The first work that lies before us in the accomplishment of this good and necessary work of civic improvement is building good streets..
March 14, 1911
Somewhat later, in 1911, advocates could suggest that Court Street could
be opened full width to Eighteenth street.  There is a plan being talked up among some of the abutters for a 20-foot parking in the center of the street, with a 20-foot drive on each side of bitulithic [early asphalt].
Wouldn't it be great to have a 20-foot landscaped median on our wider streets?!

If this reminds you of some of the ideas for the downtown streetscape (more here and here) - well, it should!

Arbuckle Costic and Salem Downtown Partnership
Of course, there is one big difference.  The downtown concept was in part a way to add car parking stalls along the medians.

Downtown Streetscaping Concept via Salem Weekly
In the older version of parking the intent was aesthetic alone, a gesture of civic pride and boosterism, and the streets narrowed enough that car storage might not be possible.  Indeed, as the demand for free curbside car storage grew, it should not surprise us that landscaped parkings in the center of streets might have grown rarer or even taken out.  (Croisan Scenic Way north of Kuebler has a modern median that might be considered a parking, but that's the only one I can think of here.  Readers?)

Interestingly, the decade of the 1920s when the word "parking" underwent a shift to signify car storage was the same time the notion of "jaywalking" was invented and the previously normal act of walking in the street either shamed or criminalized.

The shift in word "parking" corresponds to invention of jaywalking
In both the new word "jaywalking" and the semantic shift in the meaning of "parking", we see ways open public space was restricted and reallocated for the use and storage of cars.

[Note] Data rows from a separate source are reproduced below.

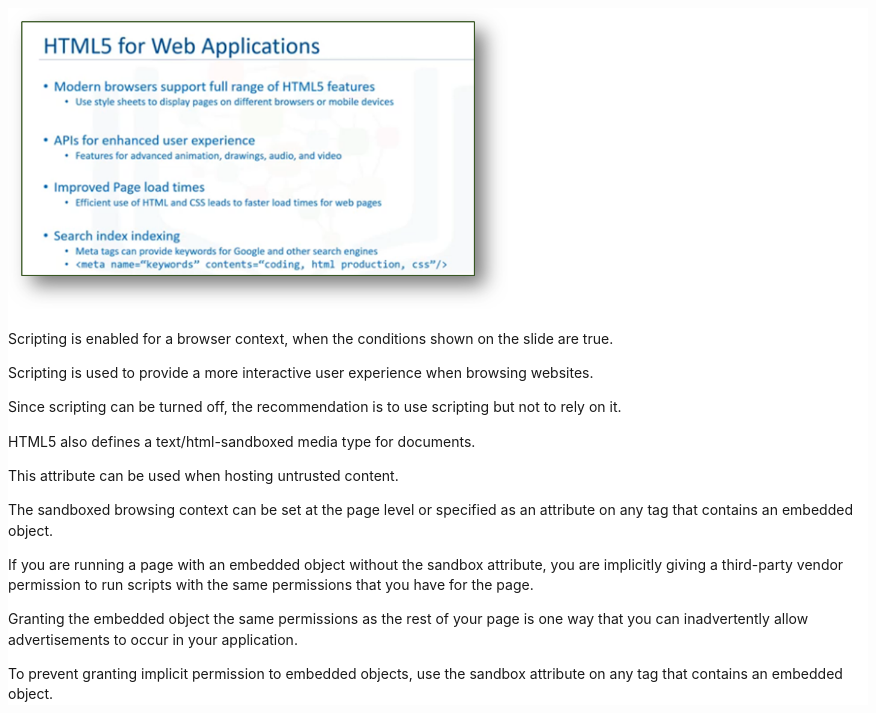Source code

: <img src="images/image018.png" width="500">
&nbsp;
</p>

Scripting is enabled for a browser context, when the conditions shown on
the slide are true.

Scripting is used to provide a more interactive user experience when
browsing websites.

Since scripting can be turned off, the recommendation is to use
scripting but not to rely on it.

HTML5 also defines a text/html-sandboxed media type for documents.

This attribute can be used when hosting untrusted content.

The sandboxed browsing context can be set at the page level or specified
as an attribute on any tag that contains an embedded object.

If you are running a page with an embedded object without the sandbox
attribute, you are implicitly giving a third-party vendor permission to
run scripts with the same permissions that you have for the page.

Granting the embedded object the same permissions as the rest of your
page is one way that you can inadvertently allow advertisements to occur
in your application.

To prevent granting implicit permission to embedded objects, use the
sandbox attribute on any tag that contains an embedded object.
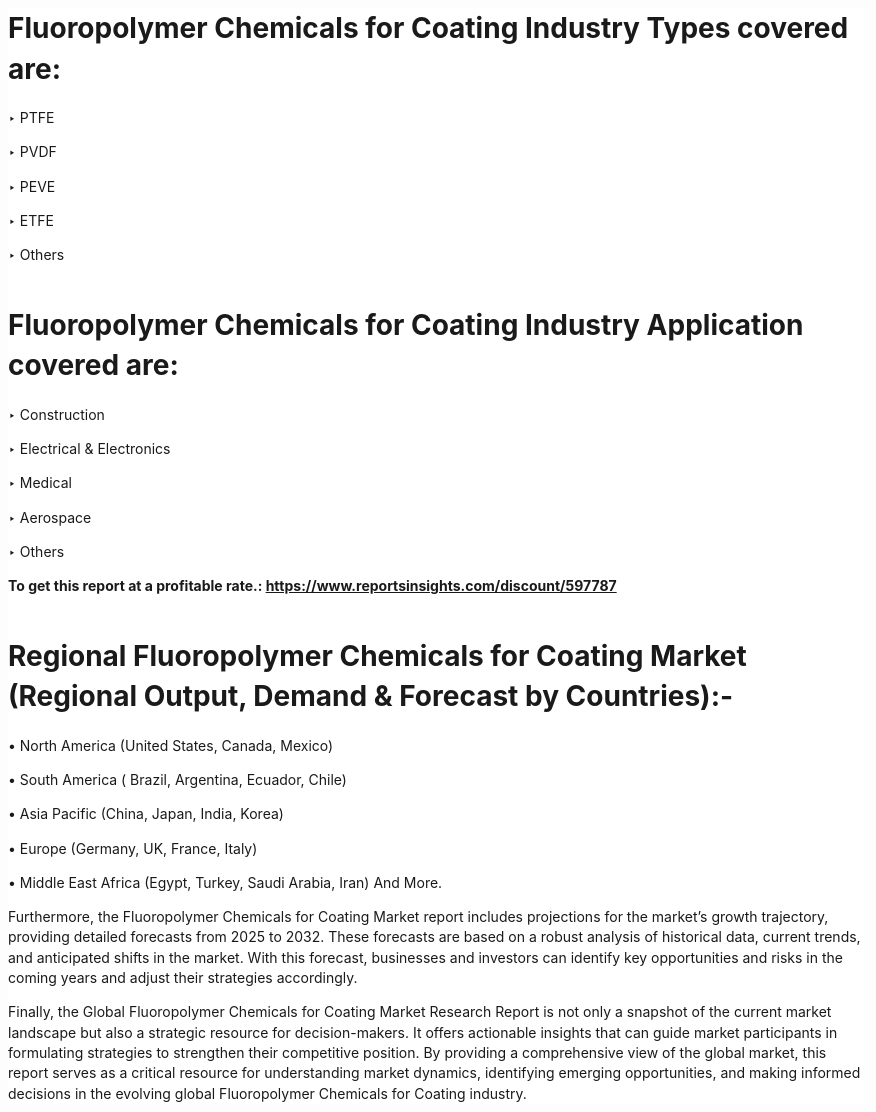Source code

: # <strong>Fluoropolymer Chemicals for Coating Industry Types covered are:</strong>

‣ PTFE

‣ PVDF

‣ PEVE

‣ ETFE

‣ Others

# <strong>Fluoropolymer Chemicals for Coating Industry Application covered are:</strong>

‣ Construction

‣  Electrical & Electronics

‣  Medical

‣  Aerospace

‣  Others

<strong>To get this report at a profitable rate.: <a href=https://www.reportsinsights.com/discount/597787>https://www.reportsinsights.com/discount/597787</a></strong>

# <strong>Regional Fluoropolymer Chemicals for Coating Market (Regional Output, Demand &amp; Forecast by Countries):-</strong>

• North America (United States, Canada, Mexico)

• South America ( Brazil, Argentina, Ecuador, Chile)

• Asia Pacific (China, Japan, India, Korea)

• Europe (Germany, UK, France, Italy)

• Middle East Africa (Egypt, Turkey, Saudi Arabia, Iran) And More.

Furthermore, the Fluoropolymer Chemicals for Coating Market report includes projections for the market’s growth trajectory, providing detailed forecasts from 2025 to 2032. These forecasts are based on a robust analysis of historical data, current trends, and anticipated shifts in the market. With this forecast, businesses and investors can identify key opportunities and risks in the coming years and adjust their strategies accordingly.

Finally, the Global Fluoropolymer Chemicals for Coating Market Research Report is not only a snapshot of the current market landscape but also a strategic resource for decision-makers. It offers actionable insights that can guide market participants in formulating strategies to strengthen their competitive position. By providing a comprehensive view of the global market, this report serves as a critical resource for understanding market dynamics, identifying emerging opportunities, and making informed decisions in the evolving global Fluoropolymer Chemicals for Coating industry.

Fortunately, there are ways that public space is being returned to a wider range of uses by people!

Same part of State Street during Sunday Streets on the 8th
(Yup, that empty lot is where the first Scott's was!
The Catlin and Linn building is in both images as well.)
Parklets and seating in New York City have boosted retail activity:

Parklet for Parking:  172% increase in retail sales!
Measuring the Street: New Metrics for 21st Century Streets
New York City Department of Transportation
Parking remains a hot-button, even third-rail. As we all debate how best to use and manage parking, take a moment to think about other meanings of the word.

4 comments:

Curt said...

Wow. Salem has been talking downtown road diet since 1913 eh.

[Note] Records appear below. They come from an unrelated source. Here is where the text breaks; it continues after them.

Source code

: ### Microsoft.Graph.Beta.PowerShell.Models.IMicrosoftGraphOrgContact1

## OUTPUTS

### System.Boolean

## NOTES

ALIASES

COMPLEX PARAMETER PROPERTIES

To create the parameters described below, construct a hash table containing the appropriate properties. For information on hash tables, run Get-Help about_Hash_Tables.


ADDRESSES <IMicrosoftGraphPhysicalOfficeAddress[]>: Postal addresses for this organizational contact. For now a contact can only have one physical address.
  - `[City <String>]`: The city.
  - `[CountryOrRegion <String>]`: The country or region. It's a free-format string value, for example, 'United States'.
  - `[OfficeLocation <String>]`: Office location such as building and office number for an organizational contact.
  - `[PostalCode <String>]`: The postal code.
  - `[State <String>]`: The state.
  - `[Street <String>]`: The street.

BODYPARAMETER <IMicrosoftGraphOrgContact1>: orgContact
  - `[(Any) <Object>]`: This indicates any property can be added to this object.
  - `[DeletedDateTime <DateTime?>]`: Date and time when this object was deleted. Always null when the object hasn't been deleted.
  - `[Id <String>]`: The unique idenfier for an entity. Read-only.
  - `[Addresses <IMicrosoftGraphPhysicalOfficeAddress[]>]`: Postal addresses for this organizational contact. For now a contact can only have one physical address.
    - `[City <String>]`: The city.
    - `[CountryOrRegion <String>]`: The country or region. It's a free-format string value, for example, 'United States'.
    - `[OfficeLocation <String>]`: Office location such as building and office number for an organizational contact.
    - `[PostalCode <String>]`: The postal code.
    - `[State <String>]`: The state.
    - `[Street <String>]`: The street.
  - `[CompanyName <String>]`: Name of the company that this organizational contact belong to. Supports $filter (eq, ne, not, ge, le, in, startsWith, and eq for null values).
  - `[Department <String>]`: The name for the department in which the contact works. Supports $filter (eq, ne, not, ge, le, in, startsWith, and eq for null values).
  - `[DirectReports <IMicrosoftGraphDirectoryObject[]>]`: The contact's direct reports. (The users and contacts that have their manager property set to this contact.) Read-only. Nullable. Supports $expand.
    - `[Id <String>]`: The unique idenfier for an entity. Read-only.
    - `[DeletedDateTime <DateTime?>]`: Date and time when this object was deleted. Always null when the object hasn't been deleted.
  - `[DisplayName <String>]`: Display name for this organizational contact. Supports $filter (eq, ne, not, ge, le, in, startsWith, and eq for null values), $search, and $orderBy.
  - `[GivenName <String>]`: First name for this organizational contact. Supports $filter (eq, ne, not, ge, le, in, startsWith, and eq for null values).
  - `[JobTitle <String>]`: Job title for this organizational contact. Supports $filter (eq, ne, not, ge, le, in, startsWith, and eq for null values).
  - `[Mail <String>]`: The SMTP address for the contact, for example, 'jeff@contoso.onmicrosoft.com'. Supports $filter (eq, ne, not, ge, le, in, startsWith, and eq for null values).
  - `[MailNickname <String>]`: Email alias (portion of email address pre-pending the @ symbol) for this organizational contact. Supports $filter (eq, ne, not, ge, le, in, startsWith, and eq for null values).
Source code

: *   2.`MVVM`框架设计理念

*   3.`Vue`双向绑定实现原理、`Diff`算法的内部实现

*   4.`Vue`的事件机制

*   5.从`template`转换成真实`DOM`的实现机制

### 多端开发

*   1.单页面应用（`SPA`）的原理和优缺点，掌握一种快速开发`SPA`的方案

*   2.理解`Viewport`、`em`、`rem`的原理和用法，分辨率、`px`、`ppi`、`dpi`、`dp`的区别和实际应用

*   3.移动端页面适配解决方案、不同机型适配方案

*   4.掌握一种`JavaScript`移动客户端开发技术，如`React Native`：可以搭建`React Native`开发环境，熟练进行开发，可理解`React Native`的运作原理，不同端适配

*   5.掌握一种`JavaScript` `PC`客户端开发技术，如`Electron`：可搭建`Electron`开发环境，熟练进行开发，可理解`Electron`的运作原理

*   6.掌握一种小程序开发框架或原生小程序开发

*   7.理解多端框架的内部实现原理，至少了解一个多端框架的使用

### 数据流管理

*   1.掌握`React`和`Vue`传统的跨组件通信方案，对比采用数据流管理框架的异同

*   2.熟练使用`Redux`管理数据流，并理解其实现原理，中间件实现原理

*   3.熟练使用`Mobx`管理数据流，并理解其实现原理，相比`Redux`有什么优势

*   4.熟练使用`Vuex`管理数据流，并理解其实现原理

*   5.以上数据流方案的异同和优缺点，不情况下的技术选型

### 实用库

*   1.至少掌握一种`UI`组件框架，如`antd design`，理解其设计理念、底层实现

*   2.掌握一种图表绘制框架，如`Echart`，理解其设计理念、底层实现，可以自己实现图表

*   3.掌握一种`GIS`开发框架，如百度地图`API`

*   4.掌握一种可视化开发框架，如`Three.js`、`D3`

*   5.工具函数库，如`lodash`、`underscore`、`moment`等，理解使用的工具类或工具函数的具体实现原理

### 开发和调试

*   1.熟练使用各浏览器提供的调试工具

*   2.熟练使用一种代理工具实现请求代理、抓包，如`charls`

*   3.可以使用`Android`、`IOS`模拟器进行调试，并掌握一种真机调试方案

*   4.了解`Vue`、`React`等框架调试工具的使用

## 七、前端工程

More parking was one of the major selling points of the streetscape. Carole Smith knows that the number one priority for the average downtown business is more parking. Adding parking was obviously pandering to those who perceive a parking shortage downtown.

But we can't even talk about managing the supply with meters because... there is plenty of parking and we have no parking problem.

You might also have noticed that the parking lobby wants parking treated as a public good... like a park. They completely reject the larger body of research that parking has exactly the opposite effect on cities that parks do. Parks promote a cleaner environment and improved public health while parking promotes auto dependency and everything that goes with it... obesity, depression, pollution, crashes, global warming, irresponsible land use, etc...

And finally... Pringle Access was against subsidizing downtown housing while many of the same folks are enthusiastically FOR subsidized car housing.

Curt said...

Mayor, councilors and staff are echoing headlines from a 2007 edition of Streetsblog:

http://dc.streetsblog.org/2007/03/01/theres-no-such-thing-as-free-parking/

And nothing they have done has elicited a bigger populist backlash. #Salemia

Anonymous said...

Bike Portland links today to a piece on this history of urban space, cars, and jaywalking. "Murder Machines: Why Cars Will Kill 30,000 Americans This Year"

http://www.collectorsweekly.com/articles/murder-machines/

Salem Breakfast on Bikes said...

A footnote: A couple of years after this post, the magazine for the Harvard Arnold Arboretum, The Arnoldia, published a piece, "The Etymology of Parking," which covers much of this ground and discusses the shift in meaning on the East Coast.